Singer I, Epstein M
Department of Medicine, VA Medical Center and University of Miami School of Medicine, FL 33125, USA.
Am J Kidney Dis. 1998 May;31(5):743-55. doi: 10.1016/s0272-6386(98)70043-5.
Many therapeutic approaches have been undertaken both to prevent acute ischemic or nephrotoxic renal injury and, once acute renal failure (ARF) has developed, to improve renal function and reduce mortality. To date, most therapeutic studies have investigated the effects of diuretics (eg, mannitol, furosemide), vasoactive agents (calcium channel blockers, atrial natriuretic peptide), or dopamine (a nonselective dopaminergic agent [DAA]) in one or more phases of ARF. Unfortunately, studies of the use of DAA in ARF are complicated by the existence of at least two different DAA receptors (DA-1 and DA-2), and by the stimulation of alpha- and/or beta-adrenergic receptors by high doses of DAA. The undesirable side effects of high doses of dopamine and the inconclusive results using low doses (ie, "renal doses") of dopamine (a nonselective DAA) have prompted consideration of the use of more selective dopaminergic agonists for the prophylaxis and treatment of ARF. Selective DA-1 agonists exhibit many desirable renal effects that theoretically support their use for the prophylaxis and/or treatment of ARF, including decreases in renal vascular resistance accompanied by increases in renal blood flow and glomerular filtration rate, and increases in sodium excretion and urine volume. Even at high doses, some selective DA-1 agonists, such as fenoldopam, do not stimulate DA-2 receptors, or adrenergic alpha- or beta-receptors, and thus are free of unwanted side effects (eg, arrhythmias). Results of several studies in normal and hypertensive humans, and a few studies in animal models, are consistent with the notion that DA-1 agonists may be useful in preventing or treating ARF. Careful randomized prospective clinical trials of DA-1 agonists in human ARF are needed to test this hypothesis.

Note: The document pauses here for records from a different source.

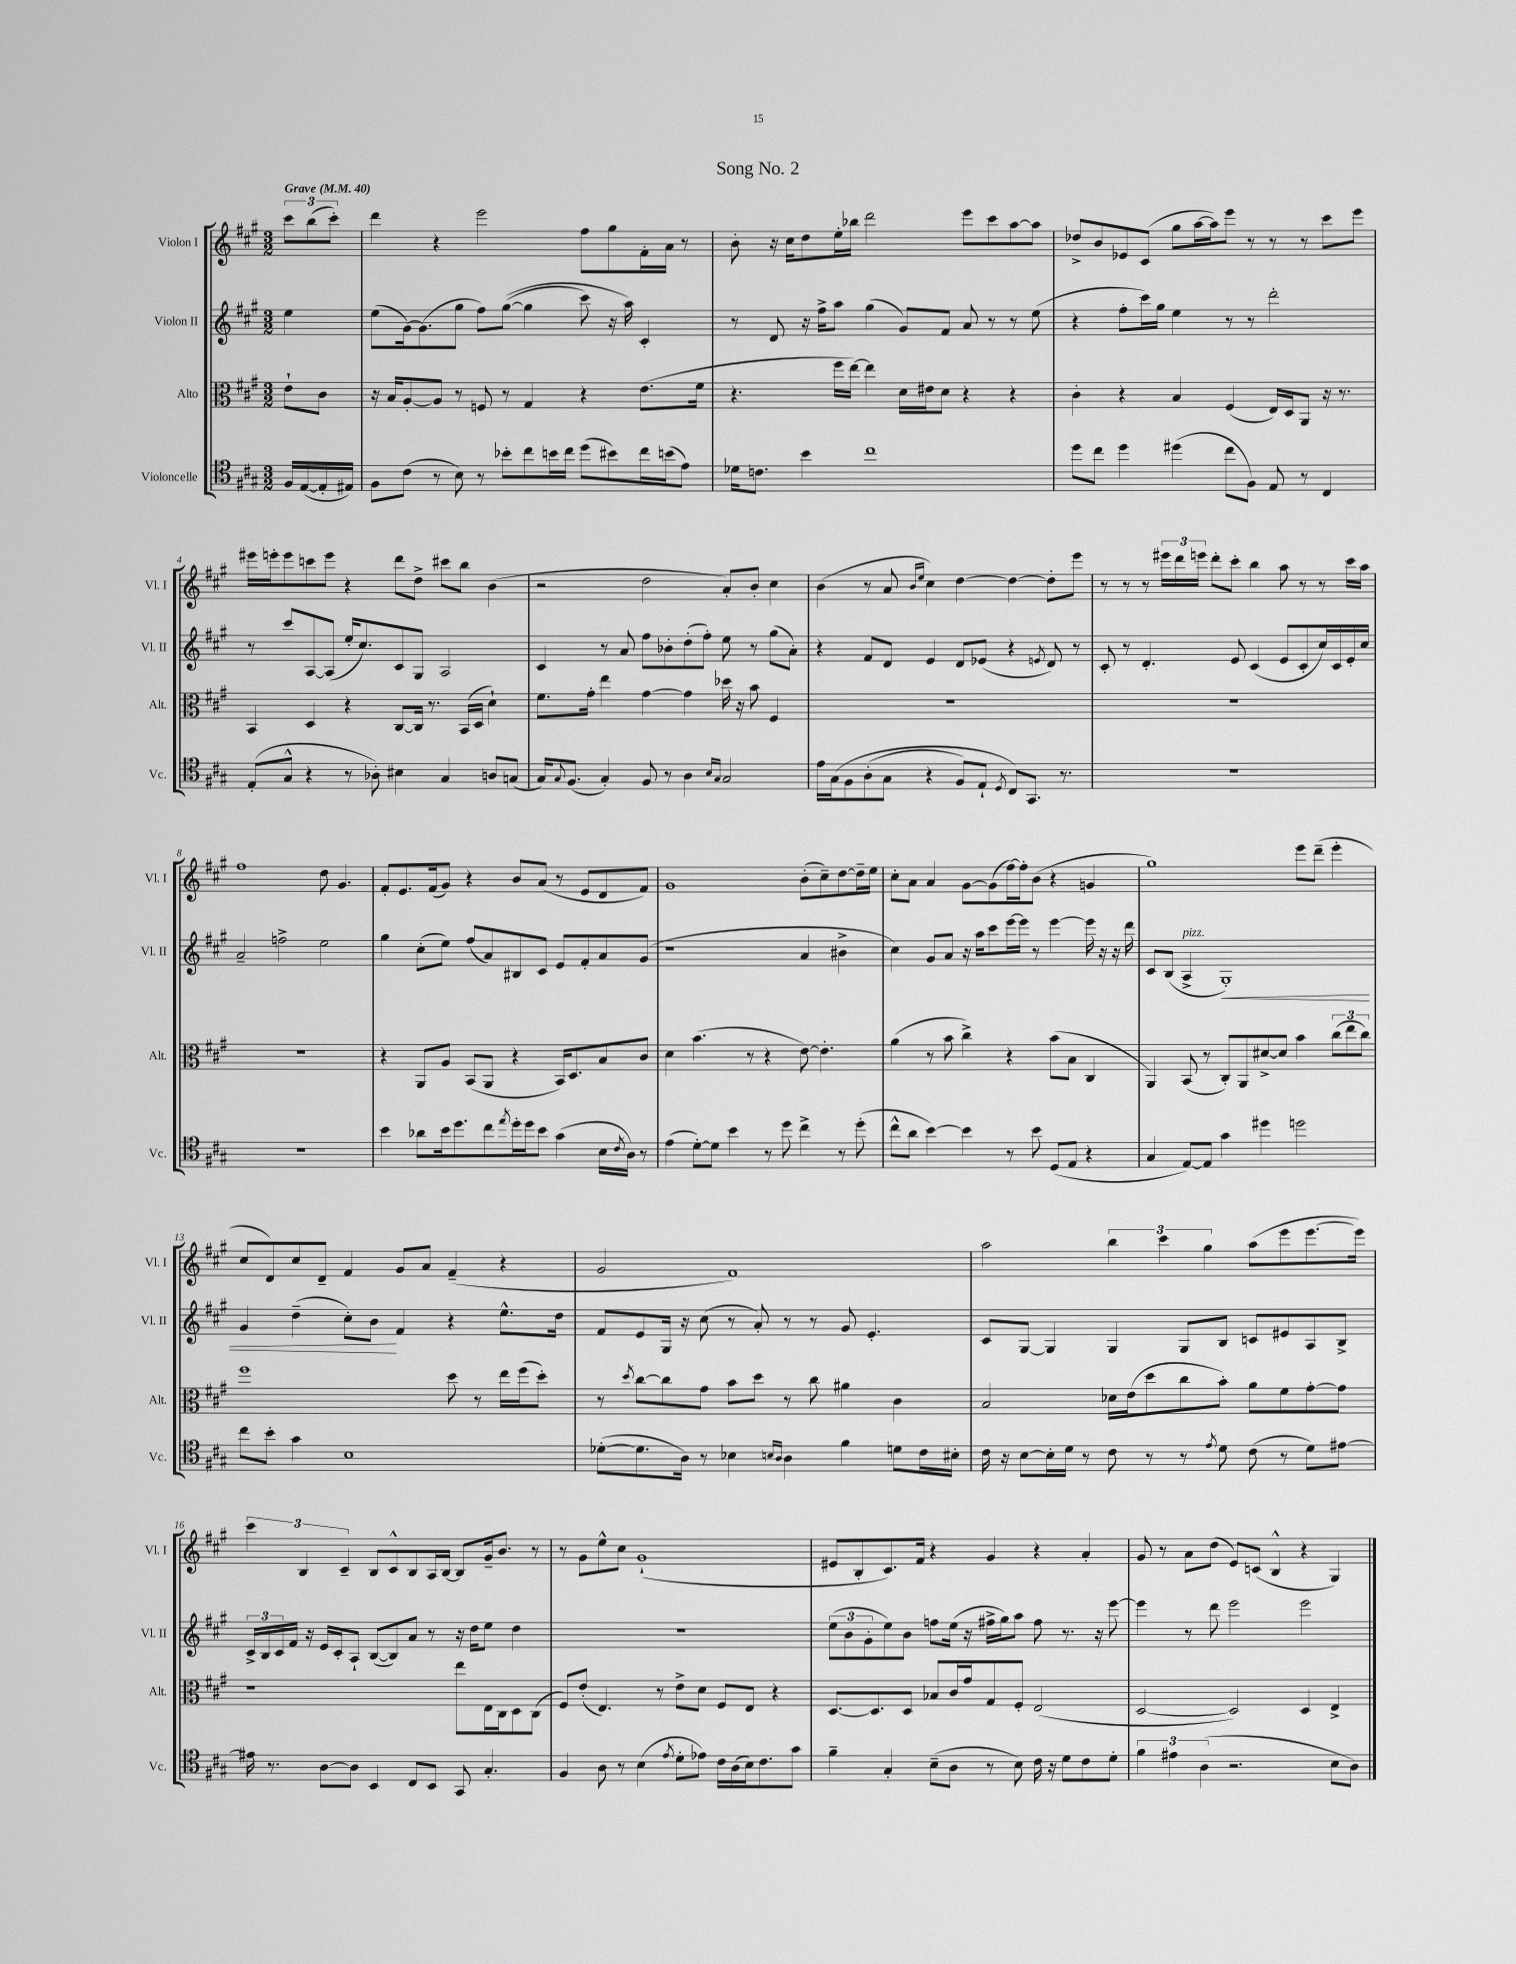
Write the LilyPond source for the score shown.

\header { title = "Song No. 2" }
<<
\new StaffGroup <<
\new Staff = "s0" \with { instrumentName = "Violon I" shortInstrumentName = "Vl. I" } {
    \clef treble \key a \major \numericTimeSignature \time 3/2 \partial 4 \tempo "Grave" 4 = 40
    \tuplet 3/2 { cis'''8 b''8( cis'''8-.) } |
    d'''4 r4 e'''2 fis''8 gis''8 fis'16-. a'16 r8 |
    b'8-. r16 cis''16 d''8 e''16-. bes''16 d'''2 e'''8 cis'''8 a''8~ a''8 |
    des''8-> b'8 ees'8 cis'8( gis''8 a''16~ a''16) e'''8 r8 r8 r8 cis'''8 e'''8 |
    eis'''16 e'''16-. e'''8 c'''8 e'''8 r4 d'''8 d''8-> cis'''8 b''8 b'4( |
    r2 d''2 a'8-.) b'8-. cis''4 |
    b'4( r8 a'8 \grace { b'16 e''16 } cis''4) d''4~ d''4~ d''8-. e'''8 |
    r8 r8 r8 \tuplet 3/2 { eis'''16 d'''16 e'''16 } d'''8-. cis'''8-. b''4 a''8 r8 r8 cis'''16 a''16 |
    fis''1 d''8 gis'4. |
    fis'8-. e'8. fis'16( gis'8) r4 b'8 a'8( r8 e'8 d'8 fis'8) |
    gis'1 b'8-.( cis''8--) d''8~ d''16-- e''16 |
    cis''8-. a'8 a'4 gis'8~ gis'8( fis''16~) fis''16-. b'8( r4 g'4 |
    gis''1) e'''8 d'''8--( e'''4-. |
    cis''8 d'8) cis''8 d'8-- fis'4 gis'8 a'8 fis'4--( r4 |
    gis'2 fis'1) |
    a''2 \tuplet 3/2 { b''4 cis'''4 gis''4 } a''8( e'''8 e'''8.~ e'''16) |
    \tuplet 3/2 { cis'''4 b4 cis'4-- } b8 cis'8-^ b8 a16 b16~ b8 gis'16-- b'8. r8 |
    r8 gis'8 e''8-^ cis''8 gis'1-!( |
    eis'8 b8-. cis'8.) fis'16 r4 gis'4 r4 a'4-. |
    gis'8 r8 a'8 d''8( e'8) c'8( b4-^ r4 gis4) \bar "|." |
}
\new Staff = "s1" \with { instrumentName = "Violon II" shortInstrumentName = "Vl. II" } {
    \clef treble \key a \major \numericTimeSignature \time 3/2 \partial 4
    e''4 |
    e''8( gis'16~) gis'8.( gis''8 fis''8) gis''8~(\( gis''4 cis'''8) r16 a''16\) cis'4-. |
    r8 d'8 r16 fis''16-> a''8 gis''4( gis'8) fis'8 a'8 r8 r8 e''8( |
    r4 fis''8-. cis'''16) gis''16 e''4 r8 r8 d'''2-. |
    r8 cis'''8 a8~ a8( e''16-. cis''8.) cis'8 gis8 a2 |
    cis'4 r8 a'8 fis''8 bes'8-. d''8-.( fis''8-.) e''8 r8 gis''8( a'8-.) |
    r4 fis'8 d'8 e'4 d'8 ees'8( r4 \acciaccatura { e'8 } d'8) r8 |
    cis'8-. r8 d'4.-. e'8 cis'4( e'8 cis'8-. cis''16) cis'16 e'16-. cis''16 |
    a'2-- f''2-> e''2 |
    gis''4 cis''8-.( e''8) fis''8( a'8) bis8 cis'8 e'8 fis'8-. a'8 gis'8( |
    r1 a'4 bis'4-> |
    cis''4) gis'8 a'8 r16 a''16 cis'''8 e'''16~ e'''16 r8 e'''4~ e'''16 r16 r16 d'''16 |
    cis'8 b8( a4->^\markup { \italic "pizz." } gis1-.\<) |
    gis'4 d''4--( cis''8-.) b'8\! fis'4 r4 e''8.-^ d''16 |
    fis'8 e'8 gis16 r16 cis''8( r8 a'8-.) r8 r8 gis'8 e'4.-. |
    cis'8 gis8~ gis4 gis4 gis8 b8 c'8 eis'8 a8 b8-> |
    \tuplet 3/2 { cis'16-> b16 cis'16 } fis'16 r16 e'16 cis'16-. a8-! b8~( b8) a'8 r8 r16 d''16 e''8 d''4 |
    R1. |
    \tuplet 3/2 { e''8( b'8 gis'8-. } e''8) b'8 f''8 e''16( r16 fis''16-> gis''16) a''8 fis''8 r8. r16 e'''8~ |
    e'''4 r8 d'''8 e'''2 e'''2 \bar "|." |
}
\new Staff = "s2" \with { instrumentName = "Alto" shortInstrumentName = "Alt." } {
    \clef alto \key a \major \numericTimeSignature \time 3/2 \partial 4
    e'8-! cis'8 |
    r16 b16 a8~-. a8 r8 f8 r8 gis4 r4 e'8.( fis'16 |
    r4. fis''16 e''16~) e''4 d'16 eis'16 d'8 r4 r4 |
    cis'4-. r4 b4 fis4( e16) d16 a,8 r16 r8. |
    b,4 d4 r4 cis8~ cis16 r8. b,16( d16 d'4-!) |
    fis'8. gis'16-. e''4 gis'4~ gis'4 des''16 r16 b'8 fis4 |
    R1. |
    R1. |
    R1. |
    r4 a,8 a8 b,8( a,8 r4 b,16) d8. b8 cis'8 |
    d'4 b'4.( r8 r4 e'8~) e'4.-. |
    a'4( r8 b'8 cis''4->) r4 b'8( b8 cis4 |
    a,4) b,8( r8 cis8-.) a,8 dis'8~-> dis'8 b'4 \tuplet 3/2 { cis''8( e''8 cis''8) } |
    fis''1 d''8 r8 e''16 fis''16( d''8-.) |
    r8 \acciaccatura { d''8 } cis''8~ cis''8 gis'8 b'8 d''8 r8 cis''8 ais'4 cis'4 |
    b2 des'16 e'16( d''8 cis''8 b'8-.) a'8 fis'8 gis'8~-. gis'8 |
    r1 e''8 e16 cis16 d8 cis8( |
    fis8) e'8-.( e4.) r8 e'8-> d'8 fis8 e8 r4 |
    d8.~ d8. d8 bes8 cis'16 gis'16 gis8 fis8-. e2( |
    d2~ d2) d4 e4-> \bar "|." |
}
\new Staff = "s3" \with { instrumentName = "Violoncelle" shortInstrumentName = "Vc." } {
    \clef tenor \key a \major \numericTimeSignature \time 3/2 \partial 4
    fis16 e16~( e16-. eis16) |
    fis8 cis'8( r8 b8) r8 bes'8-. cis''8 b'16 cis''16 d''8( bis'8) cis''16 b'16( e'8) |
    des'16 c'8. b'4 cis''1 |
    d''8 cis''8 d''4 dis''4( cis''8 fis8) e8 r8 cis4 |
    e8-.( gis8-^ r4 r8 aes8-.) bis4 gis4 a8 g8( |
    gis16) \appoggiatura { gis8 } fis8.( gis4-.) fis8 r8 a4 \grace { b16 gis16 } gis2 |
    e'16 gis16\( fis8 a8-.( gis8 r4 fis8) e8-! \acciaccatura { d8 } cis8\) gis,8. r8. |
    R1. |
    R1. |
    b'4 aes'8 b'16 d''8. cis''8 \acciaccatura { e''8 } d''16-. d''16 b'8 gis'4( b16 \acciaccatura { cis'8 } a16) r8 |
    e'4( d'8~-.) d'8 b'4 r8 d''8 cis''4-> r8 d''8-.( |
    cis''8-^ a'8 b'4~) b'4 r8 b'8 d8( e8 r4 |
    gis4 e8~) e8 gis'4 dis''4 d''2 |
    cis''8 b'8-. gis'4 b1 |
    des'8~-.( des'8. a16) r8 bes4 \grace { b16 a16 } a4 fis'4 d'8 cis'16 bis16-. |
    cis'16 r16 b8~ b16-. d'16 r8 cis'8 r8 r8 \acciaccatura { e'8 } d'8 cis'8( r8 d'8) eis'8~ |
    eis'16 r8. a8~ a8 b,4 cis8 b,8 gis,8 gis4.-. |
    fis4 a8 r8 b4( \acciaccatura { e'8 } d'8-. ees'8) cis'16 a16( b16) cis'8. gis'8 |
    fis'4-- gis4-. b8--( a8 r8 b8) cis'16 r16 d'8 cis'8 d'8-. |
    \tuplet 3/2 { fis'4 eis'4 a4( } r2. b8 a8) \bar "|." |
}
>>
>>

人们已经采取了许多治疗方法来预防急性缺血性或肾毒性肾损伤,并且在急性肾衰竭(ARF)发生后,改善肾功能并降低死亡率。迄今为止,大多数治疗研究都在ARF的一个或多个阶段研究了利尿剂(如甘露醇、呋塞米)、血管活性药物(钙通道阻滞剂、心房利钠肽)或多巴胺(一种非选择性多巴胺能药物 [DAA])的作用。不幸的是,ARF中使用DAA的研究因至少存在两种不同的DAA受体(DA-1和DA-2)以及高剂量DAA对α和/或β肾上腺素能受体的刺激而变得复杂。高剂量多巴胺的不良副作用以及低剂量(即“肾剂量”)多巴胺(一种非选择性DAA)使用结果的不确定性促使人们考虑使用更具选择性的多巴胺能激动剂来预防和治疗ARF。选择性DA-1激动剂表现出许多理想的肾脏效应,从理论上支持它们用于预防和/或治疗ARF,包括肾血管阻力降低,同时肾血流量和肾小球滤过率增加,以及钠排泄和尿量增加。即使在高剂量下,一些选择性DA-1激动剂,如非诺多泮,也不会刺激DA-2受体或肾上腺素能α或β受体,因此没有不良副作用(如心律失常)。在正常人和高血压患者中进行的几项研究以及在动物模型中进行的一些研究结果与DA-1激动剂可能有助于预防或治疗ARF的观点一致。需要在人类ARF中对DA-1激动剂进行仔细的随机前瞻性临床试验来验证这一假设。